Par conséquent, et en vertu des principes régissant la responsabilité, de droit commun, du banquier :
a) Au regard du principe de non-ingérence dans les affaires de son client, auquel elle est tenue, la banque n’est pas autorisée à procéder à des investigations particulières, par exemple eu égard à l’identité du bénéficiaire ou à l’objet de l’opération, ni à intervenir pour empêcher son client d’effectuer un acte inopportun ou dangereux pour ses intérêts. Elle n’a pas davantage à se préoccuper de la destination des fonds ou de l’opportunité des opérations effectuées.
b) Toutefois, il en ira différemment si elle se trouve confrontée, à l’occasion d’opérations demandées par son client, à des anomalies et irrégularités manifestes qu’elle se doit de détecter, conformément à son obligation de vigilance.
En l’espèce il est constant que la régularité formelle des ordres de virement litigieux n’est pas contestée par M. [S].
Si M. [S] justifie de ce que la plate-forme Mon Coffre-fort figure sur la liste noire de l’Autorité des marchés financiers à compter du 24 juillet 2017, soit quelques jours avant le premier virement litigieux, force est de constater que M. [S] ne produit pas de pièce dont il ressortirait que sa banque avait connaissance de la nature des investissements envisagés, les ordres de virement, notamment, n’en faisant pas mention.
Quant au caractère prétendument anormal du fonctionnement du compte de M. [S] il convient de rappeler que le client est libre de disposer de ses économies comme il l’entend. Ainsi M. [S] n’est pas fondé à considérer comme une anomalie intellectuelle apparente le fait qu’il ait procédé à quatre virements à destination de pays étrangers vers lesquels il n’avait jamais effectué de virement auparavant, ou le montant, ou la fréquence des virements.
Pour toutes ces raisons, le jugement déféré doit être confirmé en ce que M. [S] a été débouté de l’ensemble de ses demandes.
Sur les dépens et les frais irrépétibles
M. [S], qui échoue dans ses demandes, supportera la charge des dépens et ne peut prétendre à aucune somme sur le fondement de l’article 700 du code de procédure civile.
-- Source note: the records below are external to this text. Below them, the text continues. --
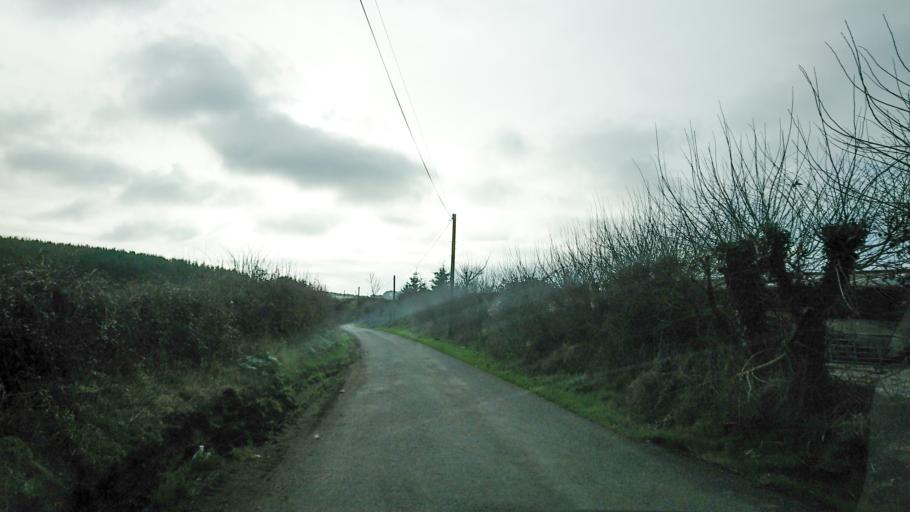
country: IE
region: Munster
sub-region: Waterford
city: Tra Mhor
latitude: 52.1882
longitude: -7.1753
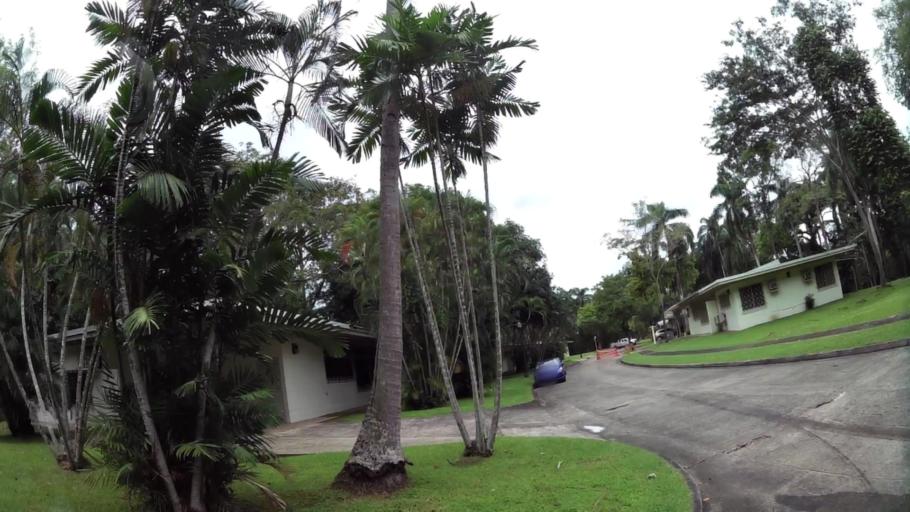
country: PA
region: Panama
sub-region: Distrito de Panama
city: Ancon
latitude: 8.9582
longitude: -79.5526
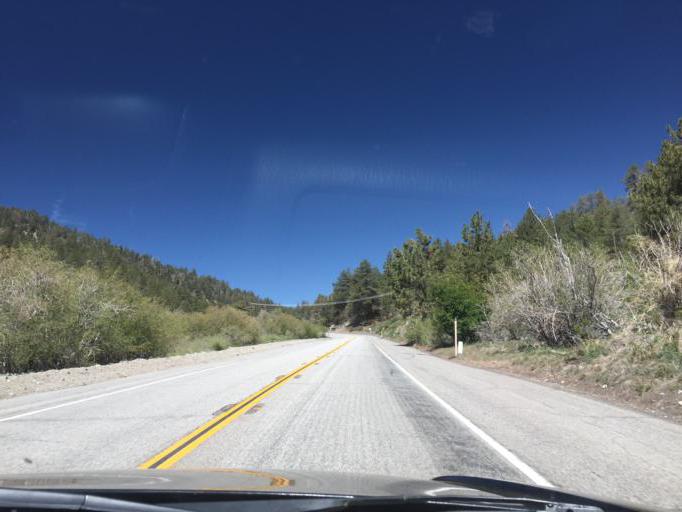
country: US
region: California
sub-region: San Bernardino County
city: Wrightwood
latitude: 34.3723
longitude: -117.6740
L’équité commande de ne pas mettre à la charge de M. [S] l’indemnité procédurale réclamée par la banque au titre des frais irrépétibles engagés par elle en cause d’appel.
PAR CES MOTIFS
La cour, statuant dans les limites de l’appel,
CONFIRME le jugement déféré en toutes ses dispositions ;
Et y ajoutant,
CONDAMNE M. [G] [S] aux entiers dépens d’appel ;
DÉBOUTE chacune des parties de sa demande formée sur le fondement de l’article 700 du code de procédure civile à raison des frais irrépétibles exposés en cause d’appel.